Destination Medicine

Thursday, May 21, 2009

Time Machine

This time tomorrow, I will have finished the last test of my first year of medical school. Wow, that seems impossible. I was musing over all the stuff that I put myself and my family through to get to this point and now we have made it through one year. Wow. Wow. Wow. I should be studying right now, but I needed a break from microbiology. Too many bugs on the brain. I am also a little sleepy from having shadowed in the ER last night until 10 pm. It was a more depressing day to shadow, but also more gratifying in some ways. I really love the ER though, and I could definitely see myself working there. I am so impressed with the physicians that I meet in the ER, they really know their stuff. I on the other hand, feel like a complete idiot. Since I am a geezer as far as the class is concerned, I think sometimes people think I know more than I actually do. I am going to be scrambling to look up journal articles, clotting cascades, febrile seizures and types of anemia just to fix my understanding of some of the cases that I saw last night.

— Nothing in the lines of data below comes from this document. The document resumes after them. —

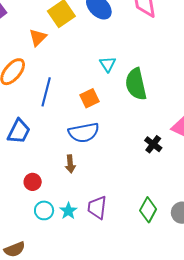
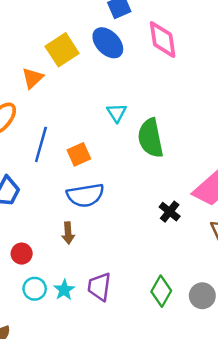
orange square: (90, 98) -> (79, 154), moved

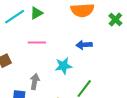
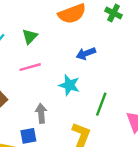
green triangle: (36, 13) -> (30, 36), moved
cyan star: (63, 66) -> (69, 85), turned -30

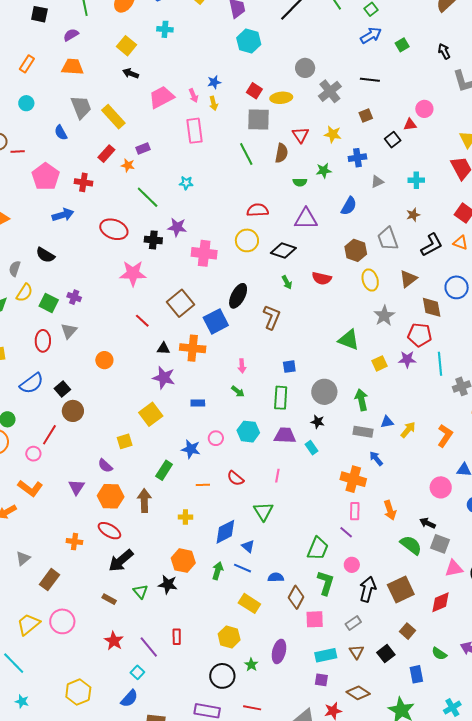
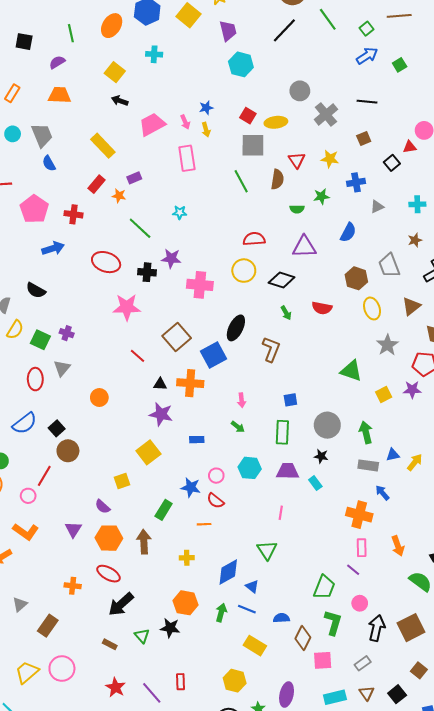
gray trapezoid: (81, 107) -> (42, 135), moved
red semicircle: (235, 478) -> (215, 501), moved

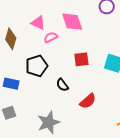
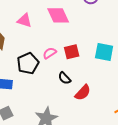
pink semicircle: (51, 37) -> (50, 53), moved
black semicircle: (62, 85) -> (64, 78), moved

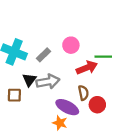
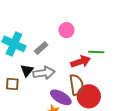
pink circle: (71, 45) -> (66, 30), moved
brown semicircle: (83, 93) -> (76, 85), size x1.5
red circle: (97, 105) -> (89, 96), size x1.5

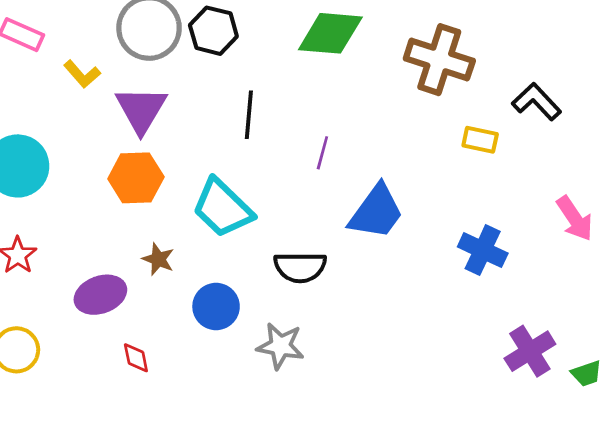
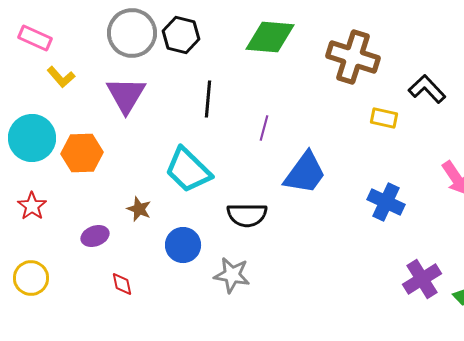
yellow L-shape: (82, 74) -> (61, 77), moved
orange hexagon: (136, 178) -> (82, 153), moved
purple ellipse: (100, 295) -> (95, 236), size x0.7

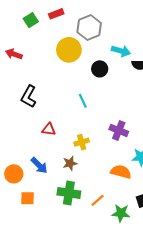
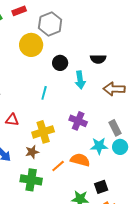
cyan arrow: (121, 51) -> (80, 80), moved, turned 66
cyan line: (83, 101) -> (44, 93), turned 40
yellow cross: (82, 142) -> (43, 132), size x1.5
orange line: (98, 200) -> (58, 166), moved

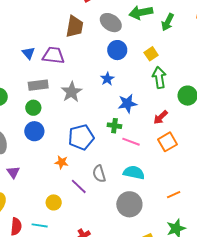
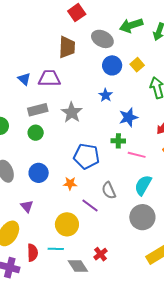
yellow square: (151, 54) -> (137, 65), moved
blue circle: (34, 131) -> (39, 173), moved
blue pentagon: (81, 137) -> (86, 156), turned 30
purple triangle: (13, 172) -> (27, 206), moved
cyan semicircle: (134, 173) -> (143, 185), turned -65
yellow circle: (54, 202) -> (67, 224), size x1.5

I can look at how far I have come, but there is still SO much to learn. I am going to enjoy the summer, but I will be ready to get back at it in August. I need to alter my plans for studying some and start thinking about the best way to cram all of the pharm and path in my head without forgetting all of the 1st year material. That will be challenging.

I also can't believe that in just a week my baby girl is going to graduate from kindergarten. Where did that time go? I can track my medical school journey back to 9 weeks after her birth, when I took my first tentative steps toward med school with an undergraduate math class. That seems like eons ago. I know the rest of it will fly by all too fast, as my kids grow, I develop into a physician.

I am also so deeply blessed to have Steven along for the ride. He has been my rock (how appropriate) and is the love of my life. At our wedding, we danced to "Grow Old Along with Me" by Mary Chapin Carpenter. The rest of the line continues "the best is yet to be." I certainly feel that way when Steven is holding my hand.

Saturday, May 09, 2009

Finals, Finally.

I knew it would happen this way. I was trying on that white coat for the first time, just last week, right? I have made it through every lecture, clinical correlate, and lab thrown at me and now all that I have left is finals. Not that the rest is a cake walk, but now, it kind of looks manageable. Except for neuro. I am having a problem with neuro. The last test just wasn't what I expected. I studied for hours, including arriving at the LRC at 4:15 in the morning of the test to get a nice 8 hour block in before the test. The test was just not what I studied for, it was an imposter. So I finally graded it and failed. Not by much, but fail. The really frustrating and gnawing evil is what I missed because of the test. At my daughter's school there was a Mother's Day breakfast. She sang and danced and at the end, runs to mom to give her a big hug. Except it wasn't mom. It was my mom, which was fine. I just can't believe that I worked so hard and ended up failing and letting my mother's day hug be placed on anyone else but me. It was one of the only time this year that I feel I really let her down. There have been other instances, but this was a biggie in my book. No one else can fill in for mom on mother's day. Abigail didn't seem to mind that much and told me all about it and gave me the book that all the kids presented to the moms. In it, she answers questions like "What is a mom's job?" Her answer: "To study." and "What does your mom want for Mother's Day?" Answer: A syringe. I hope no one thinks I am an IV drug user from that answer. Another little girl whose mother works for the DEA stated that her mom's job was "killing bad guys." so maybe the syringe part isn't so bad.

I still really love everything that has happened this year. I have made wonderful friends, seen amazing stuff and been able to meet and interact with amazing faculty. I am in a great place and I don't want to be anywhere else. That includes repeating Neuro next year, so I had better get back on the ball and study! Six more exams and a little freedom!